Synthetic data creation of defect images for CNN training using GAN

Master Thesis in Cooperation with Infineon Technologies AG

External Supervision:
Weichselbaumer Christoph (BE R UPE TEST) (Christoph.Weichselbaumer@infineon.com)

Working Tittle:
Synthetic data creation of defect images for CNN training using GAN

Research Question:
Can the use of Generative Adversarial Networks (GANs) for generating synthetic data of particles and scratches on a transparent background improve the accuracy of Convolutional Neural Networks (CNNs) in defect detection?

Description:
The proposed Master’s thesis aims to address the challenge of providing ground truth for model training in AI use-cases, specifically in the context of detecting defects in products. Currently, the process of manual review and labeling of images for CNN [1] training is highly time-consuming and costly, and the most critical and relevant defects are often the least present in real data due to the design of products to minimize such defects. Moreover, data shifts in production can also affect the training of models.
To overcome these challenges, the proposed Master’s thesis will focus on the use of Generative Adversarial Networks (GANs) [2],[3], [4] to generate synthetic data for the minority classes for CNN training. The goal of the thesis is to create one or more GANs that are capable of generating defect images of particles and scratches on a transparent background, and to evaluate the performance of these generated images by measuring their classification accuracy using an existing CNN [5].

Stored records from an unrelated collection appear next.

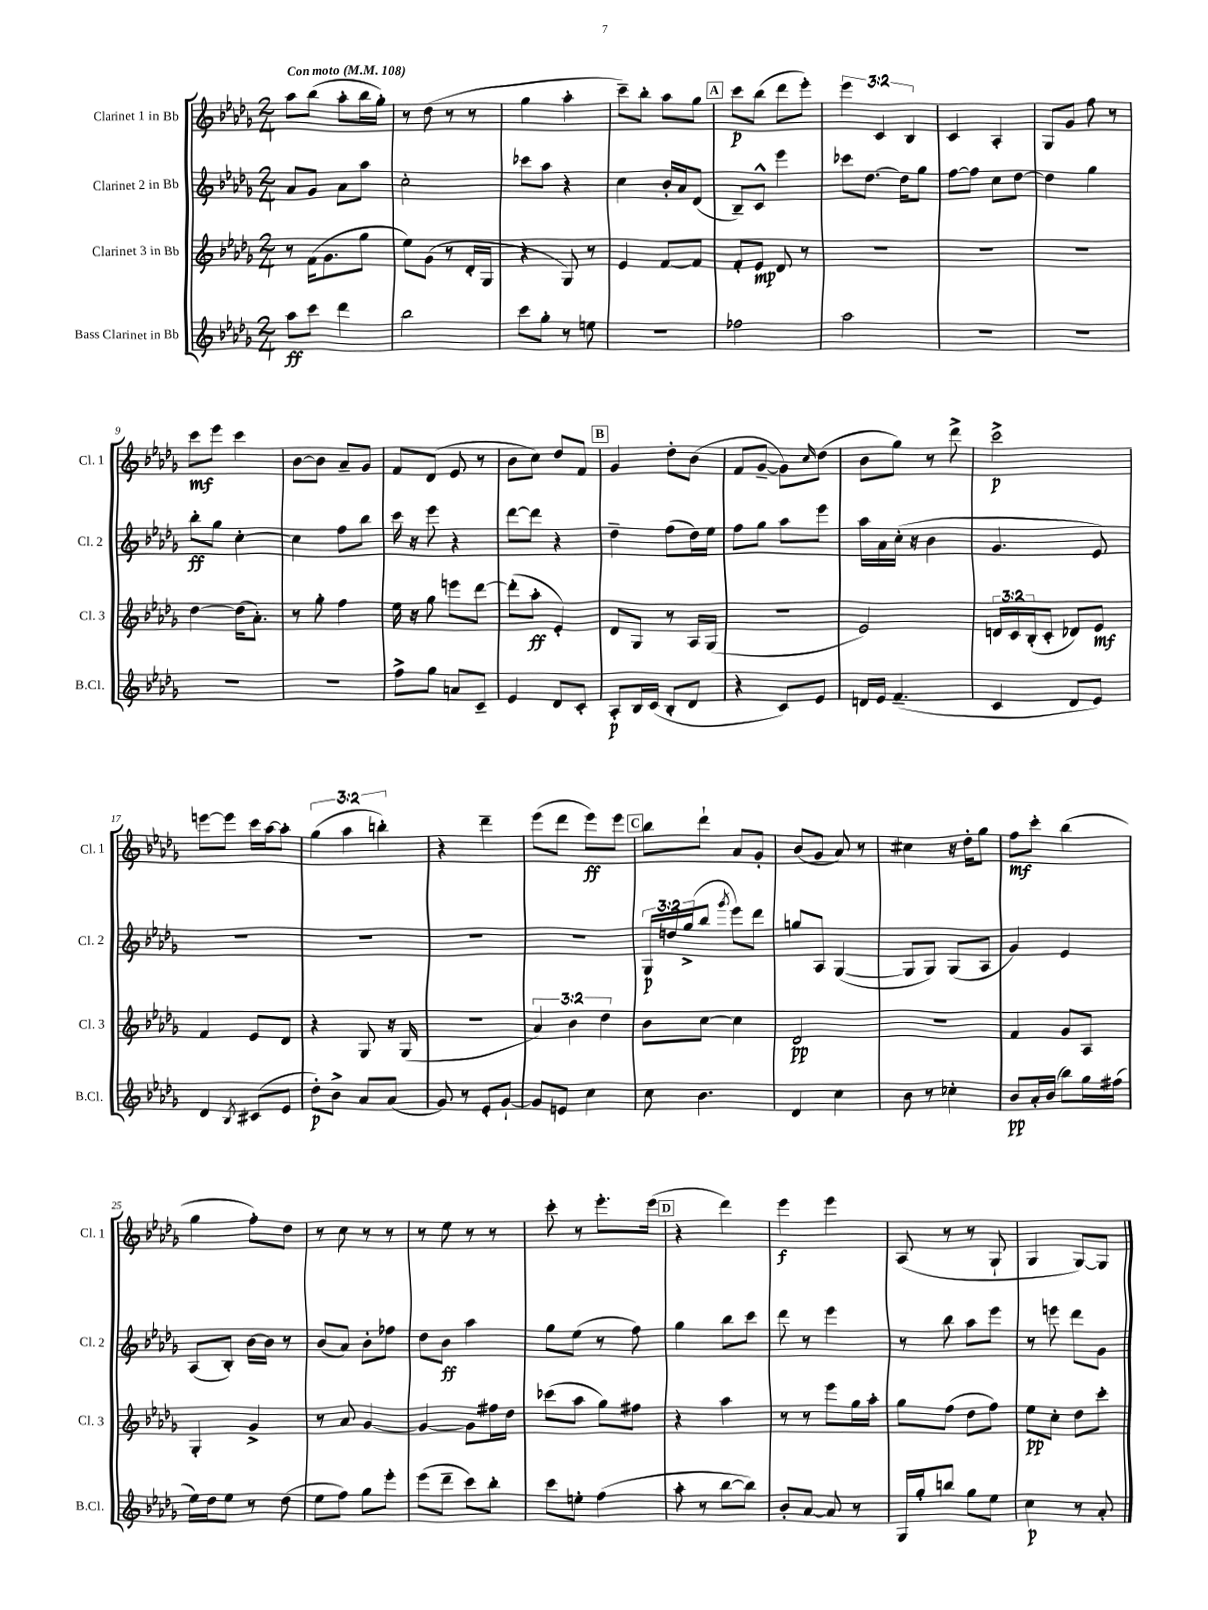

**kern	**kern	**kern	**kern
*staff4	*staff3	*staff2	*staff1
*clefG2	*clefG2	*clefG2	*clefG2
*k[b-e-a-d-g-]	*k[b-e-a-d-g-]	*k[b-e-a-d-g-]	*k[b-e-a-d-g-]
*M2/4	*M2/4	*M2/4	*M2/4
*MM108	*MM108	*MM108	*MM108
8aa-	8r	8a-	8aa-
8ccc	(16f	8g-	(8bb-
.	8.g-	.	.
4ddd-	.	8a-	8aa-'
.	8gg-	8aa-	16bb-
.	.	.	16gg-')
=	=	=	=
2bb-	8ee-)	2cc'	8r
.	(8g-	.	(8dd-
.	8r	.	8r
.	16d-'	.	8r
.	16G-	.	.
=	=	=	=
8ccc	4r	8ccc-	4gg-
8gg-'	.	8aa-	.
8r	8G-)	4r	4aa-'
8ee	8r	.	.
=	=	=	=
2r	4e-	4cc	8ccc~)
.	.	.	8bb-'
.	[8f	16b-'	8aa-
.	.	16a-	.
.	8f]	(8d-	8gg-
=	=	=	=
2ff-	8f'	8B-~)	8ccc
.	8e-	8c^^	(8bb-
.	8d-	4eee-	8ddd-
.	8r	.	8eee-')
=	=	=	=
2aa-	2r	8ccc-	6eee-
.	.	[8.dd-	.
.	.	.	6c
.	.	16dd-]	.
.	.	.	6B-
.	.	8gg-	.
=	=	=	=
2r	2r	[8ff	4c
.	.	8ff]	.
.	.	8cc	4A-'
.	.	[8dd-	.
=	=	=	=
2r	2r	4dd-]	8G-
.	.	.	8g-
.	.	4gg-	8ff
.	.	.	8r
=	=	=	=
2r	[4dd-	8bb-'	8ccc
.	.	8gg-	8eee-
.	(16dd-]	[4cc'	4ccc
.	8.a-')	.	.
=	=	=	=
2r	8r	4cc]	[8b-
.	8gg-'	.	8b-]
.	4ff	8ff	8a-~
.	.	8bb-	8g-
=	=	=	=
8ff^	16ee-	16ccc	8f
.	16r	16r	.
8gg-	8gg-	8eee-	(8d-
8a	8eee	4r	8e-
8c~	[8ddd-	.	8r
=	=	=	=
4e-	(8ddd-']	[8ddd-	8b-
.	8aa-'	8ddd-]	8cc)
8d-	4e-')	4r	8dd-
8c'	.	.	8f
=	=	=	=
8A-'	8d-	4dd-~	4g-
16B-	8G-	.	.
(16c	.	.	.
8B-'	8r	(8ff	8dd-'
8d-	16A-	16dd-)	(8b-
.	(16G-	16ee-	.
=	=	=	=
4r	2r	8ff	8f
.	.	8gg-	[8g-~
8c)	.	8aa-	8g-])
.	.	.	16qqcc
8e-	.	8eee-	(8dd-
=	=	=	=
16d	2e-)	16aa-	8b-
16e-	.	16a-	.
(4.f~	.	(16cc'	8gg-)
.	.	16r	.
.	.	4b-	8r
.	.	.	8ddd-^
=	=	=	=
4c	24d	4.g-	2ccc^
.	24c	.	.
.	(24B-'	.	.
.	8c'	.	.
8d-	8d-)	.	.
8e-)	8e-	8e-)	.
=	=	=	=
4d-	4f	2r	[8eee
.	.	.	8eee]
8qB-	.	.	.
(8c#	8e-	.	16ccc
.	.	.	[16aa-
8e-	8d-	.	8aa-']
=	=	=	=
8dd-')	4r	2r	(6gg-
8b-^	.	.	.
.	.	.	6aa-
8a-	8G-	.	.
.	.	.	6bb')
(8a-	16r	.	.
.	(16G-	.	.
=	=	=	=
8g-)	2r	2r	4r
8r	.	.	.
8e-'	.	.	4ddd-~
[8g-`	.	.	.
=	=	=	=
8g-]	6a-)	2r	(8eee-
8e	.	.	8ddd-
.	6b-	.	.
4cc	.	.	8eee-)
.	6dd-	.	.
.	.	.	8eee-
=	=	=	=
8cc	8b-	24G-	8bb-
.	.	24dd	.
.	.	(24gg-^	.
4.b-	[8cc	8bb-	8ddd-`
.	.	8qggg-	.
.	4cc]	8eee-)	8a-
.	.	8ddd-	8g-'
=	=	=	=
4d-	2d-	8gg	(8b-
.	.	8A-	8g-
4cc	.	([4G-	8a-)
.	.	.	8r
=	=	=	=
8b-	2r	8G-]	4cc#
8r	.	8G-)	.
4cc-'	.	(8G-	16r
.	.	.	16dd-'
.	.	8A-	8gg-
=	=	=	=
8b-	4f	4g-)	8ff
16a-'	.	.	8ccc'
(16b-	.	.	.
8bb-)	8g-	4e-	(4bb-
16gg-	8A-	.	.
(16ff#	.	.	.
=	=	=	=
16ee-)	4G-'	(8A-	4gg-
16dd-	.	.	.
8ee-	.	8B-')	.
8r	4g-^	[16b-	8ff')
.	.	16b-]	.
(8dd-	.	8r	8dd-
=	=	=	=
8ee-	8r	(8b-	8r
8ff)	8a-	8a-)	8cc
8gg-	[4g-	8b-'	8r
8eee-'	.	8ff-	8r
=	=	=	=
(8eee-	4g-_	8dd-	8r
8ddd-~	.	8b-	8ee-
8ccc)	8g-]	4aa-	8r
8bb-'	16ff#	.	8r
.	16dd-	.	.
=	=	=	=
8ccc	(8ccc-	8gg-	8ccc'
8ee'	8aa-	(8ee-	8r
(4ff	8gg-)	8r	8.eee-'
.	8ff#	8ff)	.
.	.	.	(16eee-
=	=	=	=
8aa-'	4r	4gg-	4r
8r	.	.	.
[8bb-	4aa-	8bb-	4ddd-)
8bb-])	.	8ccc	.
=	=	=	=
8b-'	8r	8ddd-	4eee-
[8a-	8r	8r	.
8a-]	8eee-	4eee-	4eee-
8r	16gg-	.	.
.	16aa-'	.	.
=	=	=	=
16G-	8gg-	8r	(8A-
16gg-'	.	.	.
8bb	(8ff	8bb-	8r
8gg-	8dd-	8aa-	8r
8ee-	8ff)	8eee-	8G-`
=	=	=	=
4cc	8ee-	8r	4G-
.	8cc'	8eee	.
8r	8dd-	8ddd-	[8G-)
8a-'	8ccc'	8g-	8G-]
==	==	==	==
*-	*-	*-	*-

The proposed research will involve two sub-targets:
1. Developing GANs capable of generating defect images of particles and scratches on a transparent background.
2. Creating GANs capable of image-to-image translation to generate defect images of particles and scratches.
The focus of the research will be on generating defect images on a transparent background, with image-to-image translation considered an optional target depending on the progress of the research.

The approach to using GANs involves using existing defect image datasets for training, and then generating synthetic images to fill gaps in the real data. The GANs will be trained to generate synthetic images of particles and scratches on a transparent background, and these images will be combined with a “golden die” background to create an enhanced dataset for CNN training.
The suggested topic has the potential to significantly reduce the time and cost associated with manual review and labeling of images for CNN training, and to provide a more diverse and relevant dataset for model training. The proposed approach can also be applied to other defect types, such as stains and chipping, to further enhance the dataset for CNN training.

Literature:
[1]. O’Shea, Keiron, and Ryan Nash. “An introduction to convolutional neural networks.” arXiv preprint arXiv:1511.08458 (2015).
[2]. Ali, Safinah, Daniella DiPaola, and Cynthia Breazeal. “What are GANs? introducing generative adversarial networks to middle school students.” Proceedings of the AAAI Conference on Artificial Intelligence. Vol. 35. No. 17. 2021.
[3]. Figueira, Alvaro, and Bruno Vaz. “Survey on synthetic data generation, evaluation methods and GANs.” Mathematics 10.15 (2022): 2733.
[4]. Eilertsen, Gabriel, et al. “Ensembles of GANs for synthetic training data generation.” arXiv preprint arXiv:2104.11797 (2021).
[5]. Buda, Mateusz, Atsuto Maki, and Maciej A. Mazurowski. “A systematic study of the class imbalance problem in convolutional neural networks.” Neural networks 106 (2018): 249-259.